Governments Must Commit to Massively Scale Up Treatment at UN Summit on AIDS
Governments will meet at the UN in New York for an HIV/AIDS Summit June 8-10 to discuss the future of the global response to HIV. Hanging in the balance will be the lives of the ten million people.
In the lead-up to June's United Nations summit on HIV/AIDS, Doctors Without Borders/Médecins sans Frontierès (MSF) is releasing a series of five videos that illustrate innovative tools and models that could help make improved HIV treatment accessible to many more who urgently need it.
My Life with HIV
The Background
Governments will meet from June 8 to June 10 at the United Nations in New York for an HIV/AIDS Summit to discuss the global response to the epidemic over the next five to ten years. Hanging in the balance will be the lives of the ten million people who urgently need treatment, at a time when the latest science tells us that treating HIV not only saves lives, but also dramatically reduces—by 96 percent—transmission of the virus from one person to another.
Ten years ago, at the first major UN meeting on HIV/AIDS, then-Secretary-General Kofi Annan called for a “war chest” to respond to the epidemic. During the decade that followed, there was an unprecedented mobilization of political will and funding designed to get six million people on life-saving antiretroviral drugs (ARVs).
But much more is needed to break the back of the epidemic.
Much Accomplished, Much Work Ahead
MSF began treating HIV/AIDS in 2000, and has seen the tremendous positive effect treatment has had on people and communities. The number of deaths have been reduced and the consequences of the illness itself have been redefined. The introduction of ARVs has transformed HIV from a death sentence to a manageable chronic disease. More and more people are receiving treatment—now upwards of six million in developing countries—and there are new tools, treatment strategies, and innovations that can help caregivers reach even more people.

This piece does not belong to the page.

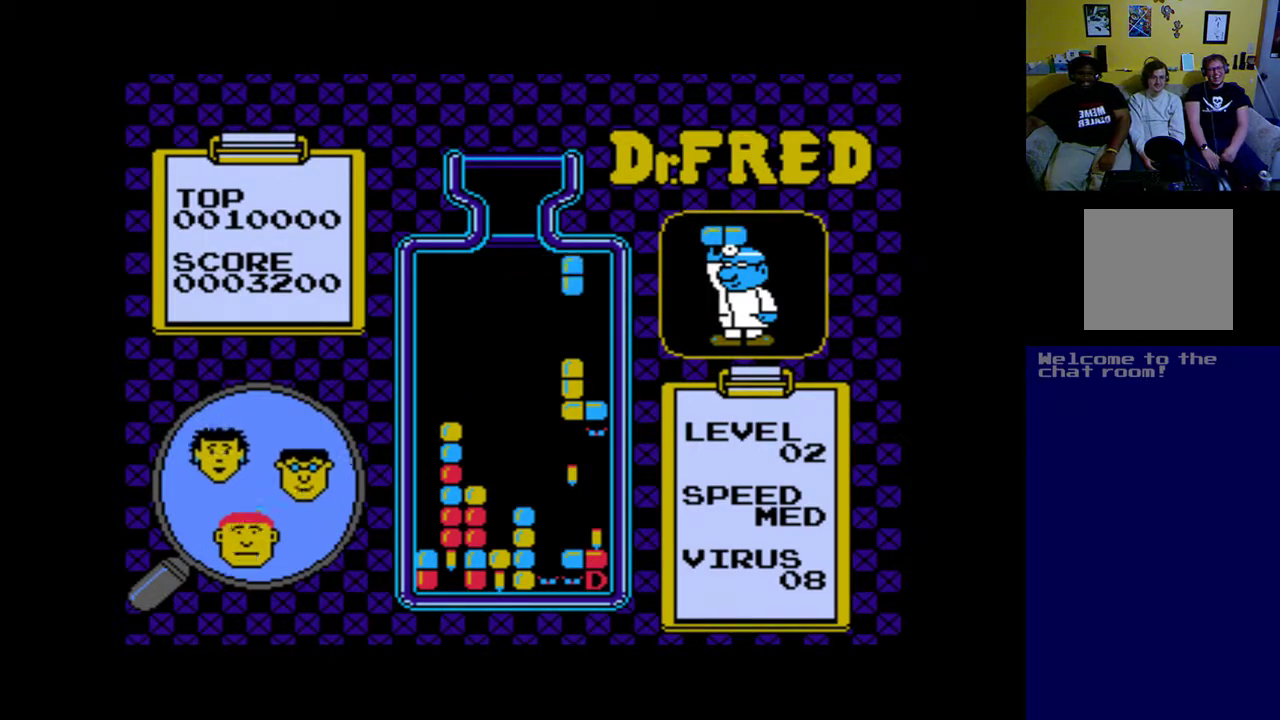
{"buttons": [], "left_stick": "center", "events": [[400, "DPAD_RIGHT", "up"]]}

One major factor that allowed treatment scale-up to today’s levels was the dramatic reduction of the price of ARVs over the past decade—from more than $10,000 per patient in 2000 to roughly $150 today—which has made the lifesaving drugs accessible to millions of people in developing countries. The newer generation of ARVs also has fewer side-effects, which bolsters people’s ability to adhere to their treatment.
New Models Of Care
Another factor that has helped expand treatment is innovative care models, including those that bring the care closer to patients, to local community clinics and health posts. This has particularly improved access to treatment for people in remote rural areas who otherwise would struggle to find time and money to travel to distant central hospitals.
Models where patients are empowered to play an active role in managing their own treatment have also helped solve some of the distance-related issues and alleviate the burden on health systems. Moreover, shifting tasks from doctors to nurses—and in turn from nurses to lay workers—has reduced the pressure on overburdened health staff without compromising on quality of care.

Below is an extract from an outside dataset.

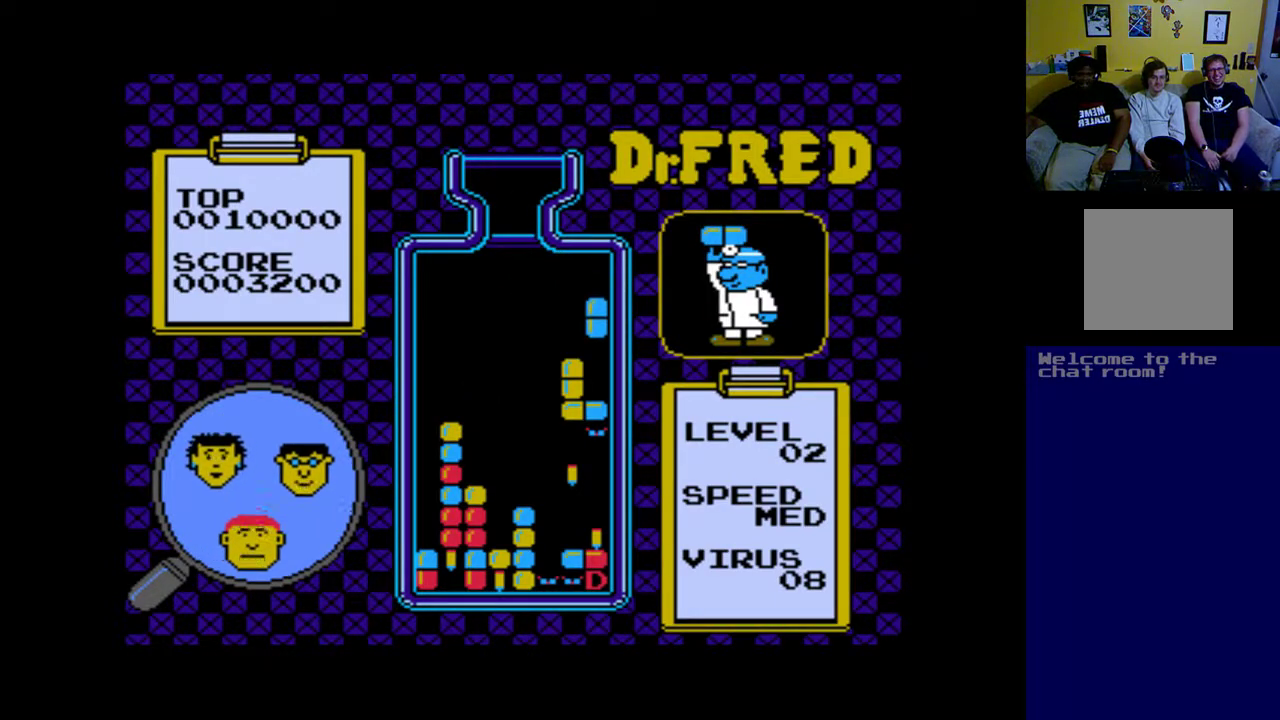
{"buttons": [], "left_stick": "center", "events": [[67, "DPAD_DOWN", "down"], [400, "DPAD_DOWN", "up"]]}
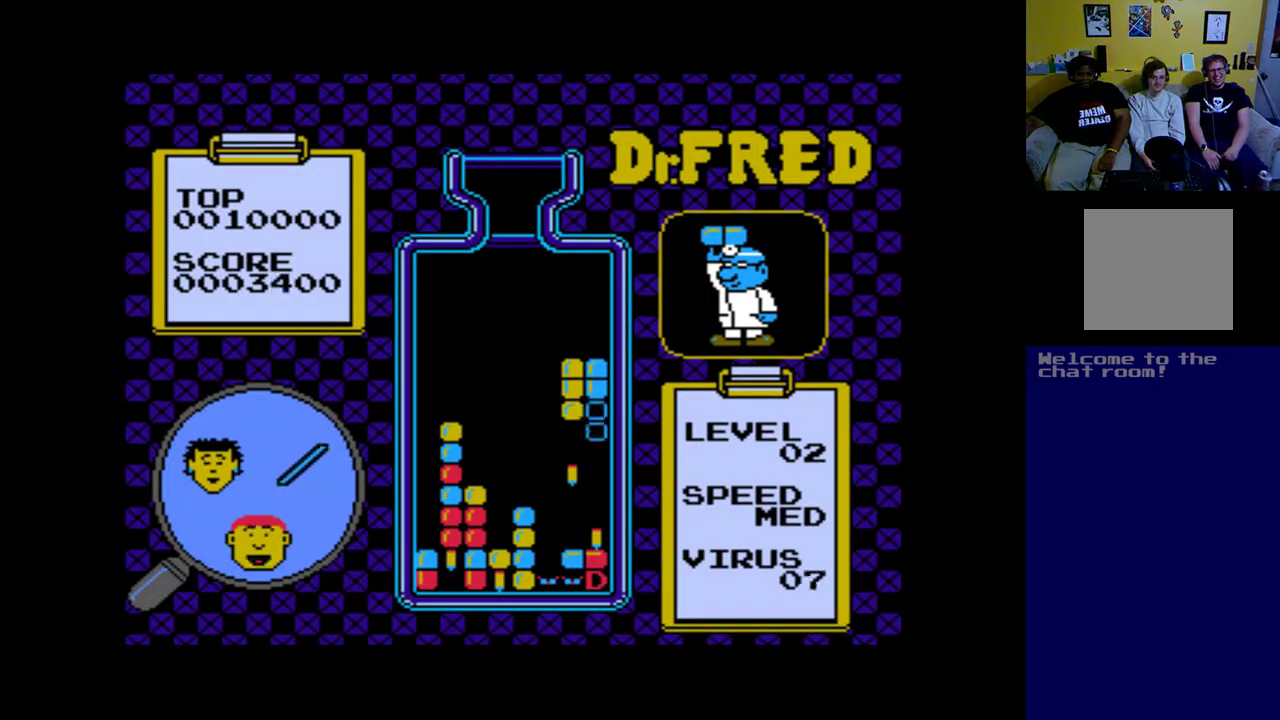
{"buttons": [], "left_stick": "center", "events": []}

The lessons learned over the last decade have shown us how to get care to people in developing countries. The World Health Organization now recommends people receive better-tolerated medicines, earlier in their disease progression, before they become very sick. This is an important step in the right direction. And there are other innovations on the way that could help us more easily reach even more people. New drugs and innovative formulations; new ways of producing drugs that could bring costs down further; simpler and easier-to-use diagnostic tools to monitor how patients are doing on treatment—all of these should soon help facilitate an even greater scale-up of treatment.
Promises Must Be Kept, Support Must Be Maintained
But to realize these goals, political will is required, as are financial resources from international donors and domestic investments in the countries affected. Scaling up treatment to all people in need will only be possible if leaders honor their past commitments by providing sustained funding and ensuring that drugs are affordable and available. Leaders also need to support policies to put effective treatment strategies in place and support the research and development of better, more affordable and simpler-to-use medicines and medical tools.
The job is far from finished. The lessons of how to reach more people with care, coupled with the critical new science that shows us treatment can help us get ahead of the wave of new infections, tell us that now is the time to push forward with ambitious plans to get treatment to people in need. There is simply no excuse for leaders and politicians to neglect the ten million people who will die without treatment in the next several years.